**WORK INSTRUCTIONS**
Go over the entries below line by line, copying each one that contains the word "Chevy".

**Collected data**
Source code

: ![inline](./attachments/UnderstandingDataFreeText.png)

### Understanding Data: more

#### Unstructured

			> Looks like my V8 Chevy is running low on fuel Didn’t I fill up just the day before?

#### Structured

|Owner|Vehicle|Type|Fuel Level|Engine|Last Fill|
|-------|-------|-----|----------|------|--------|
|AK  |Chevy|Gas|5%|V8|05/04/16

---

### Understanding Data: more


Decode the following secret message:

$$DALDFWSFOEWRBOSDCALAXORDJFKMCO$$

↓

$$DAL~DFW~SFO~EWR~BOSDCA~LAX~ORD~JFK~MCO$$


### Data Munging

**ANSWER SPACE**
			> Looks like my V8 Chevy is running low on fuel Didn’t I fill up just the day before?
|AK  |Chevy|Gas|5%|V8|05/04/16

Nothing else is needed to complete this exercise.